§ WHAT TO PRODUCE: Please retype the data below in full.

§ DATA EXTRACTS:
== == ==
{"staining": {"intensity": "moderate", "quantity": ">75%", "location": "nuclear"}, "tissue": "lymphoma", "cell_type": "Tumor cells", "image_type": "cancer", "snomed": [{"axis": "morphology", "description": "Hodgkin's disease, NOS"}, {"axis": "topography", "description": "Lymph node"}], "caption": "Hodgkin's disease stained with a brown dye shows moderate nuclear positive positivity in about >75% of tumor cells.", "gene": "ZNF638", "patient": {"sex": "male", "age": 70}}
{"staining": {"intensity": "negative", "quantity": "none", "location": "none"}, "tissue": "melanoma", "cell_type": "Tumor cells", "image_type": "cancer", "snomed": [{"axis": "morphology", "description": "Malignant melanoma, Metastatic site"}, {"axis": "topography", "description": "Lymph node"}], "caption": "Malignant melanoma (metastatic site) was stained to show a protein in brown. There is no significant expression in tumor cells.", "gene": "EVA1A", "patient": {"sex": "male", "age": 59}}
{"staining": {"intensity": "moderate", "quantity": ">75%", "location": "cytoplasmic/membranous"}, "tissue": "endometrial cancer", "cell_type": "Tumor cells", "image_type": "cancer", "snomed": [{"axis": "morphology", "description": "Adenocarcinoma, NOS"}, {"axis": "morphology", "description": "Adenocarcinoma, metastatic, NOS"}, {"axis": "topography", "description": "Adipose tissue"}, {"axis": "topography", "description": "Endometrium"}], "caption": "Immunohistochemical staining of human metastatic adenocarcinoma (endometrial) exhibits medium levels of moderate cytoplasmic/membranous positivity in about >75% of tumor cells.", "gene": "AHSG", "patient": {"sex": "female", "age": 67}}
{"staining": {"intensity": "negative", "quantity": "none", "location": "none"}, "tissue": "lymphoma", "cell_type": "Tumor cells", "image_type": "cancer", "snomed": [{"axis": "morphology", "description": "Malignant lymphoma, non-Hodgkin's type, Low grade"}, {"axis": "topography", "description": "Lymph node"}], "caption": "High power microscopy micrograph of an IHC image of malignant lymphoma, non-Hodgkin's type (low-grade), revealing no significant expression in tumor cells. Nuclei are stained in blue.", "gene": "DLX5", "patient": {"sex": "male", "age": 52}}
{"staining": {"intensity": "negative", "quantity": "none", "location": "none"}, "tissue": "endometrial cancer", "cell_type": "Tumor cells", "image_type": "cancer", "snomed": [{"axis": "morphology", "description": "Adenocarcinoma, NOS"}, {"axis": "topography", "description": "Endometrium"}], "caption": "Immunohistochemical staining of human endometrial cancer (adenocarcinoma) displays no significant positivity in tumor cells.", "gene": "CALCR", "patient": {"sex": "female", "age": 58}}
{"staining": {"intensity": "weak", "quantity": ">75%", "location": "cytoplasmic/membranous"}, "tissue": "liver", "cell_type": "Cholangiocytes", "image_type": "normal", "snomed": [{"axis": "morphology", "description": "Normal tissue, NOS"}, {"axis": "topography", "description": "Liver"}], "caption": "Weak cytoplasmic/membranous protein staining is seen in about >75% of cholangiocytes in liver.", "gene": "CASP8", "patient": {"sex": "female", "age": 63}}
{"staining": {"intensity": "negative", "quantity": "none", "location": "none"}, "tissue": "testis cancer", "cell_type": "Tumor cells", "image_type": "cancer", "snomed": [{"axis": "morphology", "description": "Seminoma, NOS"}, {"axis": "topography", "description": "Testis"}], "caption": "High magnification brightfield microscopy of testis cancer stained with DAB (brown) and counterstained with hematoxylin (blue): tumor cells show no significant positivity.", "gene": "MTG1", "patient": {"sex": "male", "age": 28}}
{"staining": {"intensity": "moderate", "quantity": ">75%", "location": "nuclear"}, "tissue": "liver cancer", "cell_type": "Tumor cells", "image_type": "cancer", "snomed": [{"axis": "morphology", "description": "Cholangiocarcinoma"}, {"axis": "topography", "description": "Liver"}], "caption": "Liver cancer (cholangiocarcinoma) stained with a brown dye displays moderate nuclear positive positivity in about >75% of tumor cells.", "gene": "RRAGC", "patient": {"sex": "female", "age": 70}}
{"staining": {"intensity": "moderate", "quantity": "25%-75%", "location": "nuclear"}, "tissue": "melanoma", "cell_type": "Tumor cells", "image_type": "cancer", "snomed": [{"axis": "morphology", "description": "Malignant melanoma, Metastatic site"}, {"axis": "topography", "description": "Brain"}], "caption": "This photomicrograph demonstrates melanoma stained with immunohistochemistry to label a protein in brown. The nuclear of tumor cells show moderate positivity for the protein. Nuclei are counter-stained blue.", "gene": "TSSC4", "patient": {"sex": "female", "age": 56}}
== == ==
§ TASK RESPONSE:
{"staining": {"intensity": "moderate", "quantity": ">75%", "location": "nuclear"}, "tissue": "lymphoma", "cell_type": "Tumor cells", "image_type": "cancer", "snomed": [{"axis": "morphology", "description": "Hodgkin's disease, NOS"}, {"axis": "topography", "description": "Lymph node"}], "caption": "Hodgkin's disease stained with a brown dye shows moderate nuclear positive positivity in about >75% of tumor cells.", "gene": "ZNF638", "patient": {"sex": "male", "age": 70}}
{"staining": {"intensity": "negative", "quantity": "none", "location": "none"}, "tissue": "melanoma", "cell_type": "Tumor cells", "image_type": "cancer", "snomed": [{"axis": "morphology", "description": "Malignant melanoma, Metastatic site"}, {"axis": "topography", "description": "Lymph node"}], "caption": "Malignant melanoma (metastatic site) was stained to show a protein in brown. There is no significant expression in tumor cells.", "gene": "EVA1A", "patient": {"sex": "male", "age": 59}}
{"staining": {"intensity": "moderate", "quantity": ">75%", "location": "cytoplasmic/membranous"}, "tissue": "endometrial cancer", "cell_type": "Tumor cells", "image_type": "cancer", "snomed": [{"axis": "morphology", "description": "Adenocarcinoma, NOS"}, {"axis": "morphology", "description": "Adenocarcinoma, metastatic, NOS"}, {"axis": "topography", "description": "Adipose tissue"}, {"axis": "topography", "description": "Endometrium"}], "caption": "Immunohistochemical staining of human metastatic adenocarcinoma (endometrial) exhibits medium levels of moderate cytoplasmic/membranous positivity in about >75% of tumor cells.", "gene": "AHSG", "patient": {"sex": "female", "age": 67}}
{"staining": {"intensity": "negative", "quantity": "none", "location": "none"}, "tissue": "lymphoma", "cell_type": "Tumor cells", "image_type": "cancer", "snomed": [{"axis": "morphology", "description": "Malignant lymphoma, non-Hodgkin's type, Low grade"}, {"axis": "topography", "description": "Lymph node"}], "caption": "High power microscopy micrograph of an IHC image of malignant lymphoma, non-Hodgkin's type (low-grade), revealing no significant expression in tumor cells. Nuclei are stained in blue.", "gene": "DLX5", "patient": {"sex": "male", "age": 52}}
{"staining": {"intensity": "negative", "quantity": "none", "location": "none"}, "tissue": "endometrial cancer", "cell_type": "Tumor cells", "image_type": "cancer", "snomed": [{"axis": "morphology", "description": "Adenocarcinoma, NOS"}, {"axis": "topography", "description": "Endometrium"}], "caption": "Immunohistochemical staining of human endometrial cancer (adenocarcinoma) displays no significant positivity in tumor cells.", "gene": "CALCR", "patient": {"sex": "female", "age": 58}}
{"staining": {"intensity": "weak", "quantity": ">75%", "location": "cytoplasmic/membranous"}, "tissue": "liver", "cell_type": "Cholangiocytes", "image_type": "normal", "snomed": [{"axis": "morphology", "description": "Normal tissue, NOS"}, {"axis": "topography", "description": "Liver"}], "caption": "Weak cytoplasmic/membranous protein staining is seen in about >75% of cholangiocytes in liver.", "gene": "CASP8", "patient": {"sex": "female", "age": 63}}
{"staining": {"intensity": "negative", "quantity": "none", "location": "none"}, "tissue": "testis cancer", "cell_type": "Tumor cells", "image_type": "cancer", "snomed": [{"axis": "morphology", "description": "Seminoma, NOS"}, {"axis": "topography", "description": "Testis"}], "caption": "High magnification brightfield microscopy of testis cancer stained with DAB (brown) and counterstained with hematoxylin (blue): tumor cells show no significant positivity.", "gene": "MTG1", "patient": {"sex": "male", "age": 28}}
{"staining": {"intensity": "moderate", "quantity": ">75%", "location": "nuclear"}, "tissue": "liver cancer", "cell_type": "Tumor cells", "image_type": "cancer", "snomed": [{"axis": "morphology", "description": "Cholangiocarcinoma"}, {"axis": "topography", "description": "Liver"}], "caption": "Liver cancer (cholangiocarcinoma) stained with a brown dye displays moderate nuclear positive positivity in about >75% of tumor cells.", "gene": "RRAGC", "patient": {"sex": "female", "age": 70}}
{"staining": {"intensity": "moderate", "quantity": "25%-75%", "location": "nuclear"}, "tissue": "melanoma", "cell_type": "Tumor cells", "image_type": "cancer", "snomed": [{"axis": "morphology", "description": "Malignant melanoma, Metastatic site"}, {"axis": "topography", "description": "Brain"}], "caption": "This photomicrograph demonstrates melanoma stained with immunohistochemistry to label a protein in brown. The nuclear of tumor cells show moderate positivity for the protein. Nuclei are counter-stained blue.", "gene": "TSSC4", "patient": {"sex": "female", "age": 56}}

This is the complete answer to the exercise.